──────── Passage provided

KC's report into 'rigged' ferry contract at Ferguson Marine clears CMAL of fraud
A leading lawyer’s report into allegations a ferry contract was “rigged” has cleared Scotland’s ferry procurement body of fraud, but has identified “missteps” taken by the agency.
Barry Smith KC was hired to investigate allegations of fraud around the contract award for the Glen Sannox and Glen Rosa ferries, which are significantly over budget and more than five years’ late.
This followed a BBC Disclosure documentary last year that alleged the process for awarding the contract may have been rigged in favour of the Port Glasgow shipyard.
The 40-page report is long-awaited and was published in full by CMAL after it waived legal privilege. However, the probe was limited to investigating to “establish whether there was any fraud and not wider questions relating to the procurement of the vessels”, as revealed in The Scotsman earlier this year.
The investigation has concluded that no individual was found to have acted fraudulently to allow Ferguson Marine to pass the early stage in the tender process. Attacking the findings, the BBC said it stood by its reporting and said the review excluded examination of their central allegations and mis-stated the broadcaster’s position.

────────────────

Tasks:
1 > In the ferry contract report, reproduce everything from "KC's report into" down to "Port Glasgow shipyard.", changing "allegations" to "claims".
2 > Translate this sentence from the ferry contract report into Spanish: "The investigation has concluded that no individual was found to have acted fraudulently to allow Ferguson Marine to pass the early stage in the tender process."

──────── Dataset entries

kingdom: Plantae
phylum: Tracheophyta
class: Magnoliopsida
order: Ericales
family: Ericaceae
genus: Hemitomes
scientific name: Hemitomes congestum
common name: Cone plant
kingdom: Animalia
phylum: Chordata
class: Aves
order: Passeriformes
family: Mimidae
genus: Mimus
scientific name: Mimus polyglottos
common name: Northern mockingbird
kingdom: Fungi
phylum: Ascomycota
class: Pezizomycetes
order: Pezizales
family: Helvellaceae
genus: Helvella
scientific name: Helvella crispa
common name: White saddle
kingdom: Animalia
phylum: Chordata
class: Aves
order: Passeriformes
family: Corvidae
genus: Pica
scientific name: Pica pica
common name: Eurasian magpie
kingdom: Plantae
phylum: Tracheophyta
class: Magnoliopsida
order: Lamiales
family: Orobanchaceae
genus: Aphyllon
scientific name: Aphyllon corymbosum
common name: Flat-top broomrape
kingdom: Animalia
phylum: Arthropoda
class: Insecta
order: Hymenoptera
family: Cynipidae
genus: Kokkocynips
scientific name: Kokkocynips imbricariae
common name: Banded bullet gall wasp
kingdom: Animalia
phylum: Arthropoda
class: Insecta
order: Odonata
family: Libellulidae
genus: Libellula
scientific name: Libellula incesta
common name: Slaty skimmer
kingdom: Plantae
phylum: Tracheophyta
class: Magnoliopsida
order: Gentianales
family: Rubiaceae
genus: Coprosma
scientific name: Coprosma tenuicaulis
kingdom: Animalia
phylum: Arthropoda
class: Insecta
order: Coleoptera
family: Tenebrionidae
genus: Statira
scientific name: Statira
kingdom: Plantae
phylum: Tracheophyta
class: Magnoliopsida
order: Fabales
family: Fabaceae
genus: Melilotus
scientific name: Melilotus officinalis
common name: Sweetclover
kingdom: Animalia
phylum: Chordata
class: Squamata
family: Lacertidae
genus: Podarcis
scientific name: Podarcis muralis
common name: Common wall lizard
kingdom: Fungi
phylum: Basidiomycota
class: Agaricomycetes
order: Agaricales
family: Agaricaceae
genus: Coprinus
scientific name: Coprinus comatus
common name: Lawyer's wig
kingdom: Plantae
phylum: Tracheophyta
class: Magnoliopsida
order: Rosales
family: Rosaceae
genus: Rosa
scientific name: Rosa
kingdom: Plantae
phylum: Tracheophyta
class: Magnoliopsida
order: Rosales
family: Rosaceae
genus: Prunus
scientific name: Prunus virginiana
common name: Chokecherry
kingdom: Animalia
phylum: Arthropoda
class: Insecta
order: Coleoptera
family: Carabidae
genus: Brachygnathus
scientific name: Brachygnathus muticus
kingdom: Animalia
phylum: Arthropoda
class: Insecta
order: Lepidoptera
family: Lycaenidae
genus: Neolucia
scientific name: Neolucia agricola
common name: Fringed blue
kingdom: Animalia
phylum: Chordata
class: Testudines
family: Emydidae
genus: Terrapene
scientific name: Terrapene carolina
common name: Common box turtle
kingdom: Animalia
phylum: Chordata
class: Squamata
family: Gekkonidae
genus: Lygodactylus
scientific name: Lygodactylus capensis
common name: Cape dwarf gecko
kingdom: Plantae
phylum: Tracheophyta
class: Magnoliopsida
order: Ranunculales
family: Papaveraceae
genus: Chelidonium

────────────────

Solutions:
1 >
KC's report into 'rigged' ferry contract at Ferguson Marine clears CMAL of fraud
A leading lawyer’s report into claims a ferry contract was “rigged” has cleared Scotland’s ferry procurement body of fraud, but has identified “missteps” taken by the agency.
Barry Smith KC was hired to investigate claims of fraud around the contract award for the Glen Sannox and Glen Rosa ferries, which are significantly over budget and more than five years’ late.
This followed a BBC Disclosure documentary last year that alleged the process for awarding the contract may have been rigged in favour of the Port Glasgow shipyard.

2 > La investigación ha concluido que no se halló que ninguna persona hubiera actuado de forma fraudulenta para permitir que Ferguson Marine superara la fase inicial del proceso de licitación.